### [TAREAS POR REALIZAR]
(1) Responde estas preguntas sobre el fragmento acerca del desempleo y la microelectrónica:
(a) ¿En qué países tienden ya a crecer las industrias de la microelectrónica?
(b) ¿En qué ámbitos será dramático el impacto de la nueva tecnología?
(c) ¿Cuánto cuesta el procesador de textos que, según David Cockroft, puede reemplazar a un mecanógrafo?
(2) Transcribe sin cambios el fragmento sobre el desempleo y la microelectrónica desde "En un artículo" hasta "fuentes de empleo.".

### [FRAGMENTO DEL DOCUMENTO]
====

Sin embargo, a pesar de todos estos factores, el desempleo estructural se ha convertido en una característica de la economía, y todas las predicciones apuntan a su crecimiento en la próxima década. Lo más significativo de todo eso parece ser que la nueva “revolución tecnológica”, basada en la microelectrónica, es mucho más probable que vaya a dar origen al fenómeno que Douglas predijo durante la introducción de la energía eléctrica y del motor de gasolina. Esto se debe a que la nueva tecnología amenaza precisamente los tipos de trabajo que se habían expandido más durante los años de la posguerra.

En un artículo reciente acerca del desarrollo de los circuitos microelectrónicos basados en el silicio, Peter Laurie escribió que para el fin de siglo “el coste de estos chips serán insignificantes comparados con las cajas en las que vendrán dentro y con el software que los haga funcionar.” Las mismas industrias de la microelectrónica no son de trabajo intensivo, y no hay ninguna razón para suponer que las nuevas industrias a las que den origen se desarrollen en lugares donde declina el empleo tradicional. Tienden ya a crecer en países donde el trabajo es más barato, como Brasil y Taiwan. En una economía declinante como la nuestra, es incluso menos probable que nuevas industrias basadas en la microelectrónica proporcionen nuevas fuentes de empleo.

En la industria manufacturera en general, la “tecnología robótica” es probable que conduzca a una mayor automatización de trabajos de baja cualificación, e incluso al reemplazo de algunos trabajadores cualificados. Pero los efectos de este proceso probablemente se mitigarán por los sindicatos, con experiencia en la defensa de los intereses de sus miembros. Es en las industrias de servicios y en el trabajo administrativo y de oficina en donde el impacto de la nueva tecnología será dramático.

La nueva revolución industrial

La relación coste-efectividad de los medios de almacenamiento y uso de información basada en el procesador de textos y la comunicación electrónica dentro de las oficinas, y entre las oficinas, ya es claramente visible. David Cockroft, hasta tiempo reciente jefe de investigación del sindicato de cuello blanco más grande de los empleados del sector privado, APEX, fue citado recientemente habiendo dicho que, “Un mecanógrafo en el centro de Londres le cuesta a un empleador probablemente de ₤ 6.000 a ₤ 7.000 al año en salarios, costes de empleo, seguridad social, etc., y la evidencia que he podido observar indica que, si se usa adecuadamente, se puede reemplazar al mecanógrafo instalando un procesador de textos que cuesta ₤ 4.000; de esta forma, uno puede ahorrar el coste de un procesador de textos en doce meses.”

====

### [DATOS REGISTRADOS]
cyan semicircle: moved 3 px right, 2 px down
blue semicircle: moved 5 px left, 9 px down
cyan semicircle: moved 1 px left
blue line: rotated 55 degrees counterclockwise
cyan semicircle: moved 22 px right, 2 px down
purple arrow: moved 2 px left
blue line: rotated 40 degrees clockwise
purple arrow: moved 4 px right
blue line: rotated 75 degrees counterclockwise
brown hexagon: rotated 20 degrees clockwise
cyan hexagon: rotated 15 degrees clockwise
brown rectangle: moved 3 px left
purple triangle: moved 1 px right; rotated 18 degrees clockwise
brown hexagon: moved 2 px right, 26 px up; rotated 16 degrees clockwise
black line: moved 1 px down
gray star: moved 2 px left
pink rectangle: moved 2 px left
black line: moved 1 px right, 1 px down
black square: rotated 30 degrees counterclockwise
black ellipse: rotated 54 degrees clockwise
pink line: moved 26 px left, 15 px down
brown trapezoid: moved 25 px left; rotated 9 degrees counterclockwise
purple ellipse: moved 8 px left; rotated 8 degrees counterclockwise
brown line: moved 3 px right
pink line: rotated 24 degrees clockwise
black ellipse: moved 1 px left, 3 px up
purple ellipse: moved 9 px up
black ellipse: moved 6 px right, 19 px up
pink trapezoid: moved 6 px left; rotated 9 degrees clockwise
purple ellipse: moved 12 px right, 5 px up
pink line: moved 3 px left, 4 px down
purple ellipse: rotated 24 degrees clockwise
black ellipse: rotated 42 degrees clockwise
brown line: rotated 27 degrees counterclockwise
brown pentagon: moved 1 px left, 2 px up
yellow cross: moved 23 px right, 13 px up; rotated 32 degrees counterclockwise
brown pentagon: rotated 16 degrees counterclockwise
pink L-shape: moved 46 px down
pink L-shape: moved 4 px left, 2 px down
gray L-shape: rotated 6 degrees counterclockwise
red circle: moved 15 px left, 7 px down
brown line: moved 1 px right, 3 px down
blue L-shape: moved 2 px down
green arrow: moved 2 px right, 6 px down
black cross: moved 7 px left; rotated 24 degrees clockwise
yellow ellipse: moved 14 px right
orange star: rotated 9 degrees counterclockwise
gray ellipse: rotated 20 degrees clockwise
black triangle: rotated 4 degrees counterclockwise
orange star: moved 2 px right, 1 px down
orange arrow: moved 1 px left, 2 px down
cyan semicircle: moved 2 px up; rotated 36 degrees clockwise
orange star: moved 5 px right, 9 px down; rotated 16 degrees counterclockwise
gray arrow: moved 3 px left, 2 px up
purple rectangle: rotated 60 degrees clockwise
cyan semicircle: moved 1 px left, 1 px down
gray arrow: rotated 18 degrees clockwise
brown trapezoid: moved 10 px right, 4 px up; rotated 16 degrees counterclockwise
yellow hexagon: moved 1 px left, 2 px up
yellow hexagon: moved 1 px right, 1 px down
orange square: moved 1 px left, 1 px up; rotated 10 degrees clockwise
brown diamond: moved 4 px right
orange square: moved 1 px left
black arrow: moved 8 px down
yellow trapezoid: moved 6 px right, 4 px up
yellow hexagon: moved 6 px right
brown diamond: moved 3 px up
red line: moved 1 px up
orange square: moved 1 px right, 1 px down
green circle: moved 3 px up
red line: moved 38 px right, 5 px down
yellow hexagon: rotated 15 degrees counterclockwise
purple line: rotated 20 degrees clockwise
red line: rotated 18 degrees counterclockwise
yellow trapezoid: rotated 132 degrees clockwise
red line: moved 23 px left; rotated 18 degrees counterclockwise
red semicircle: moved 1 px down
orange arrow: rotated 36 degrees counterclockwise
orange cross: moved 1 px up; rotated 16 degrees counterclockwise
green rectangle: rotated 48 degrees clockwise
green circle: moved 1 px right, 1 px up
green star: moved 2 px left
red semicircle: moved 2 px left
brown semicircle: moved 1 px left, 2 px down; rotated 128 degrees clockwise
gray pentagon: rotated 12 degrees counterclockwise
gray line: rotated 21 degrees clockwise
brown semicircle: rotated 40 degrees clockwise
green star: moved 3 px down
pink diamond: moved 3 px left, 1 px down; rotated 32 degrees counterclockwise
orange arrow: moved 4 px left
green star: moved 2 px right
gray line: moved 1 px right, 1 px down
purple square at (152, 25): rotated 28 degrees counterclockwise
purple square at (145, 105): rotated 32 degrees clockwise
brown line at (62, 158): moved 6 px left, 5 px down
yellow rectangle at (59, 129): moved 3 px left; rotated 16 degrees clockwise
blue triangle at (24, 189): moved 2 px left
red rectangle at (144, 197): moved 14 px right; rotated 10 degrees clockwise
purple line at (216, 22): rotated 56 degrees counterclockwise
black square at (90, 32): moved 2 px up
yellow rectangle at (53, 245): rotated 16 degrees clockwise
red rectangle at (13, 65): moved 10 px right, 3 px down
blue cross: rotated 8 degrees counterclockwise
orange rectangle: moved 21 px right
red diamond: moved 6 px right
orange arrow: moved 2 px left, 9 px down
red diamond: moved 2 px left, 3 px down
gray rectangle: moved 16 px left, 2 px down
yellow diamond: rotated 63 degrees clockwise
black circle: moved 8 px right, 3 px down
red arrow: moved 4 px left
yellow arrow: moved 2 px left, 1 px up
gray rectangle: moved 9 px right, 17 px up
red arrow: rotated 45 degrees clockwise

====

### [RESPUESTAS A TAREAS]
(1)
(a) En Brasil y Taiwan.
(b) En las industrias de servicios y en el trabajo administrativo y de oficina.
(c) Cuesta ₤ 4.000.

(2)
En un artículo reciente acerca del desarrollo de los circuitos microelectrónicos basados en el silicio, Peter Laurie escribió que para el fin de siglo “el coste de estos chips serán insignificantes comparados con las cajas en las que vendrán dentro y con el software que los haga funcionar.” Las mismas industrias de la microelectrónica no son de trabajo intensivo, y no hay ninguna razón para suponer que las nuevas industrias a las que den origen se desarrollen en lugares donde declina el empleo tradicional. Tienden ya a crecer en países donde el trabajo es más barato, como Brasil y Taiwan. En una economía declinante como la nuestra, es incluso menos probable que nuevas industrias basadas en la microelectrónica proporcionen nuevas fuentes de empleo.